[PROVIDED INFORMATION — start]
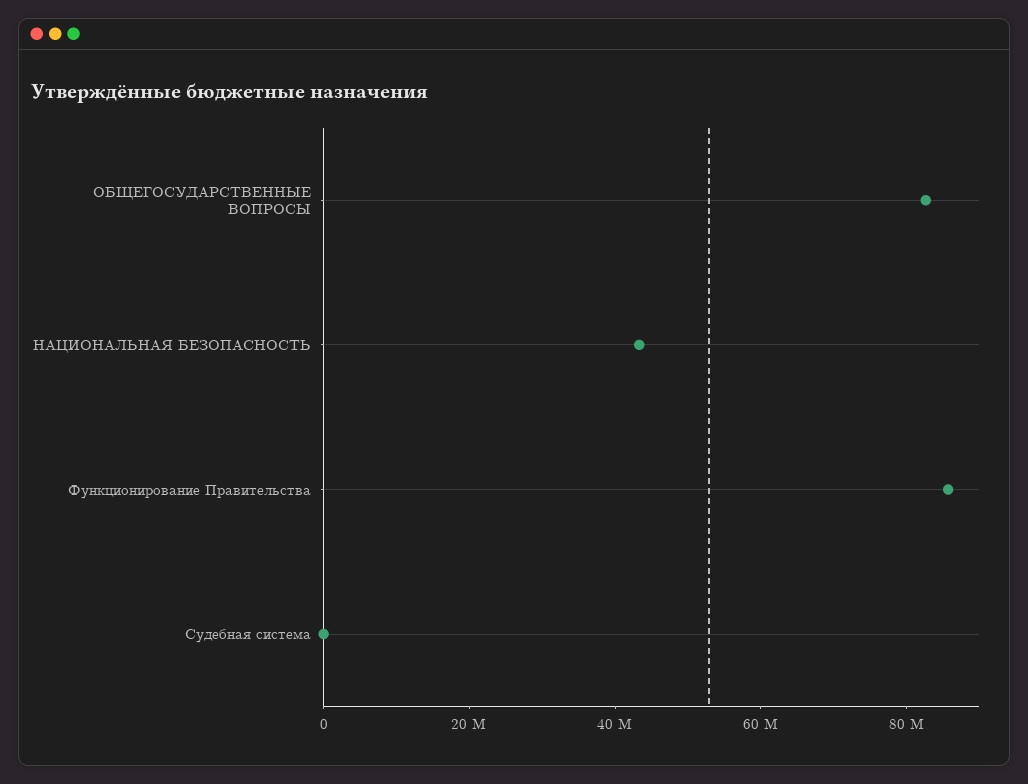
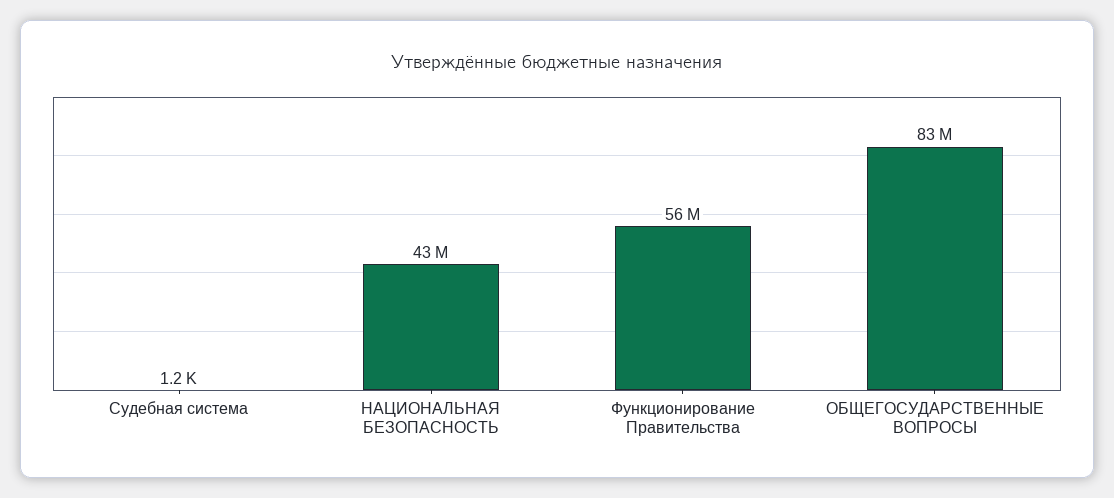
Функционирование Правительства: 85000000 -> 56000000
[PROVIDED INFORMATION — finish]
[PROVIDED INFORMATION — start]
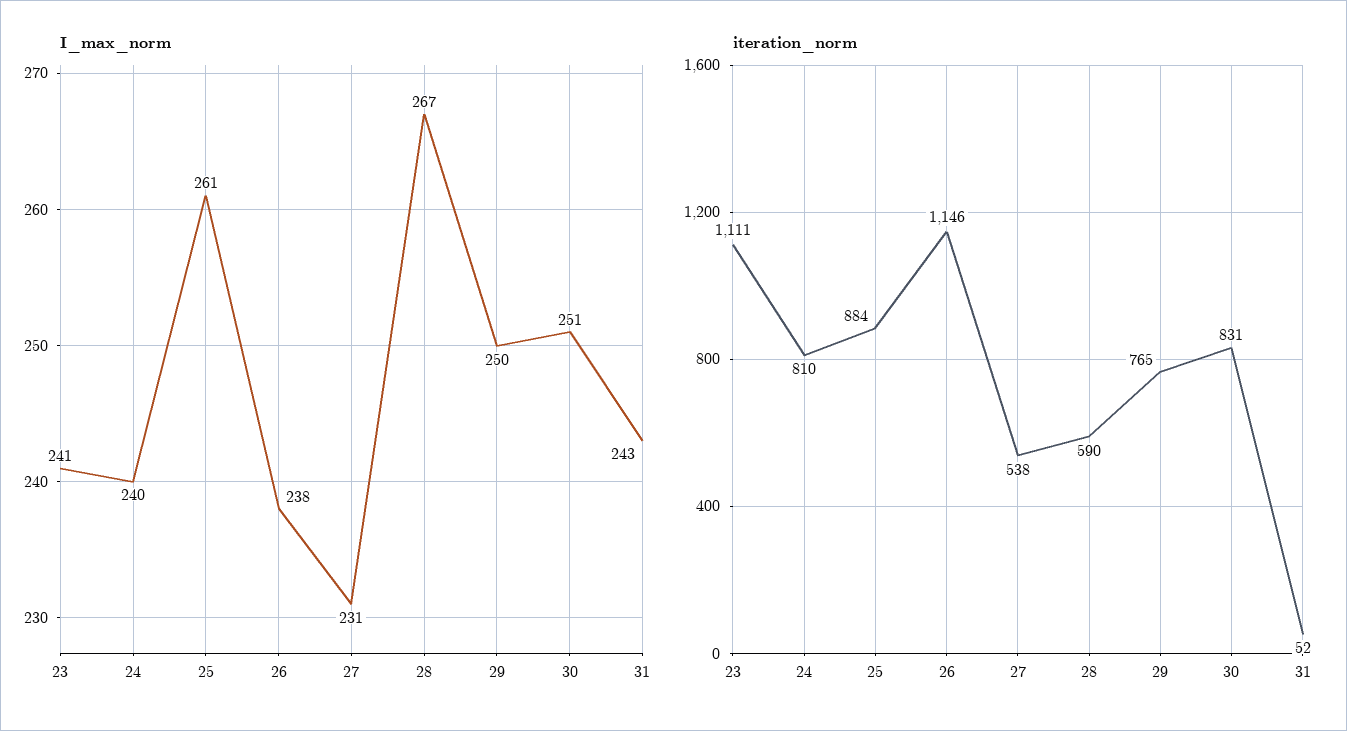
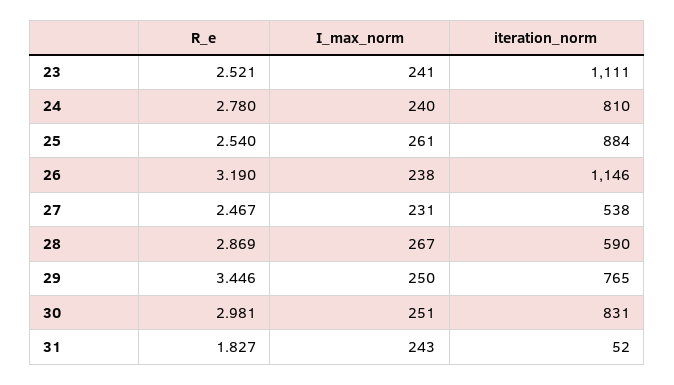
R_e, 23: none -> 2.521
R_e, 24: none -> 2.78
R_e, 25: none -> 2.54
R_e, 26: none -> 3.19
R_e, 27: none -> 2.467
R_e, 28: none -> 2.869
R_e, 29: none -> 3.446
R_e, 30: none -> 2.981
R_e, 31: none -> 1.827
[PROVIDED INFORMATION — finish]
**INSTRUCTIONS TO FOLLOW:**
Starting with the line with "R_e, 23: none -> 2.521" above and going on through the line with "R_e, 31: none -> 1.827", transcribe every line exactly, both ends included, and add nothing.

**RESPONSE TO THIS TASK:**
R_e, 23: none -> 2.521
R_e, 24: none -> 2.78
R_e, 25: none -> 2.54
R_e, 26: none -> 3.19
R_e, 27: none -> 2.467
R_e, 28: none -> 2.869
R_e, 29: none -> 3.446
R_e, 30: none -> 2.981
R_e, 31: none -> 1.827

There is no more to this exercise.